このため、幼児の電子メディア使用とその後の健康状態の用量反応関係の可能性を検討する
方法:
IDEFICS研究は、介入要素のある前向きコホート研究である。
IDEFICS研究に参加しているヨーロッパの8カ国において、2007年9月1日〜2008年6月30日までのベースライン時、および2009年9月1日〜2010年5月31日までの追跡時にデータを収集した。
この調査は、IDEFICS研究の縦断的構成にのみ参加し、介入には参加しなかった2~6歳の小児3604人に基づいている。
有効性が確認された2つの尺度から得られた以下の6つの幸福度指標を追跡時の転帰として用いた:
*KINDLR (改訂版)からの
- Peer problems: 同僚との問題
- Emotional problems:感情面の問題
- Emotional well-being:心の健康
- Self-esteem:自尊心
- Family functioning:家族の機能
- Social networks subscale:ソーシャルネットワーク
転帰不良のリスクがある小児を同定するために、各尺度を二分した。
ベースラインデータの電子媒体使用の指標(平日・週末のテレビ・電子ゲーム (eゲーム) /コンピュータ利用)を予測因子として使用した。
結果:
関連性は少年と少女の間で異なっていた。
しかし、電子メディアの使用レベルの増加は、幸福度低下の結果を予測することを示唆した。
平日または週末のテレビ視聴は、電子ゲーム/コンピュータ使用よりも一貫して不良転帰と関連していた。

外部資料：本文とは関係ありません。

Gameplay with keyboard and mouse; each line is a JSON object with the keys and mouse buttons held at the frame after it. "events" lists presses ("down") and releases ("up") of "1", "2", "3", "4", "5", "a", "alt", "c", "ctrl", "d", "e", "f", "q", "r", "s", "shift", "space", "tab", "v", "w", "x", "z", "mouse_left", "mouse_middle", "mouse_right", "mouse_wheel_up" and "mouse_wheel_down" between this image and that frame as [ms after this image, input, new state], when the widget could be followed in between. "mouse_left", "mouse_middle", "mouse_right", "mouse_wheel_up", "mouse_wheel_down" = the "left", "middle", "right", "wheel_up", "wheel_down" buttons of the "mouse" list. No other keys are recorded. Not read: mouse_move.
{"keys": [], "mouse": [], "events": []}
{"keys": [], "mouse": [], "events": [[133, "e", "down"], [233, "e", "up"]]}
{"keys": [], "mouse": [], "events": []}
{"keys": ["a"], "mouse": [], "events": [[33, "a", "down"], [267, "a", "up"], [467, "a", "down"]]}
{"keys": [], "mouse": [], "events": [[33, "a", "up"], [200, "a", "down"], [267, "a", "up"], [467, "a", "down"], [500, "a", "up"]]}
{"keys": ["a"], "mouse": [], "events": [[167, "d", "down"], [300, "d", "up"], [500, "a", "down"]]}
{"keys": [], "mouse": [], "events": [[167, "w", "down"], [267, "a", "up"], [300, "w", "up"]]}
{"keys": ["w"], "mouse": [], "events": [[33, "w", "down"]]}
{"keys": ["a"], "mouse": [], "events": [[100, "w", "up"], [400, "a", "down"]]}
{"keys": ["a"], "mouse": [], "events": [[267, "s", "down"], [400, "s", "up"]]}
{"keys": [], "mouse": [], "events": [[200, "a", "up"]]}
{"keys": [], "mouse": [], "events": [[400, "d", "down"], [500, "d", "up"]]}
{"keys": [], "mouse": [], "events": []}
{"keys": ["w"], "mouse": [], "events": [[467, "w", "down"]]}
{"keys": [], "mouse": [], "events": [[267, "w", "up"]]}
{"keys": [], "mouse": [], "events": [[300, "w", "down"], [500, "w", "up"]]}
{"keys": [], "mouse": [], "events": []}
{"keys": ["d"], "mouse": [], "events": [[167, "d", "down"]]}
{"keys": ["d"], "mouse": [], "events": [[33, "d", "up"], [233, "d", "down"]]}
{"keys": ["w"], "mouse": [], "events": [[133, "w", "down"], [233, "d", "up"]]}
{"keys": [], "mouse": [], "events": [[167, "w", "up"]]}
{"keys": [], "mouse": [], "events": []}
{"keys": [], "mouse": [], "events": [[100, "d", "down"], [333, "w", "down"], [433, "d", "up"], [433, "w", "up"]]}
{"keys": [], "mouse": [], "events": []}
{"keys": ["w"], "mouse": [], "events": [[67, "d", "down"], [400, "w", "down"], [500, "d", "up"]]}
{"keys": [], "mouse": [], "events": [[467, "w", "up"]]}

小児における有害転帰の可能性に関しては、テレビ視聴または電子ゲーム/コンピュータ使用が1時間多くなると、感情的問題や家族機能不良のリスクは1.2~2.0倍増加していた。
結論:
幼児期の電子メディアの使用レベルが高いほど、子供は幸福度を示すいくつかの指標が悪化するリスクは高かった。
これらのメカニズムを同定するため、更なる研究が必要である。
考察と感想
IDEFICSは初めて聞いたコホートですが、欧州8カ国で行なわれた、わりと大規模な小児のコホートですね。
論文中のTable 3が結果の要約としてはよさそうで、
女児は、
- 同僚との問題:平日のPC + ゲーム
- 感情的な問題:平日のPC + ゲーム
あたりが大きく影響していそうな印象でした。
一方で、男児は大きくORをあげるものはなかったですが、PCより平日のテレビが家庭の機能に悪影響しているようです。
この論文では[dose-response relationship]を検証といっていたのですが、統計モデルはlinearityを仮定している点がやや残念でした。spline modelとかを使用して、データを見せるなど工夫があってもよかったと思っています。
まとめ
今回の研究は、欧州8カ国で行なわれたコホート研究で、テレビや電子機器が小児に与える影響をみています。
テレビや電子機器の過剰な使用は、小児の感情的な問題や家庭の機能に悪影響する可能性が示唆されていました。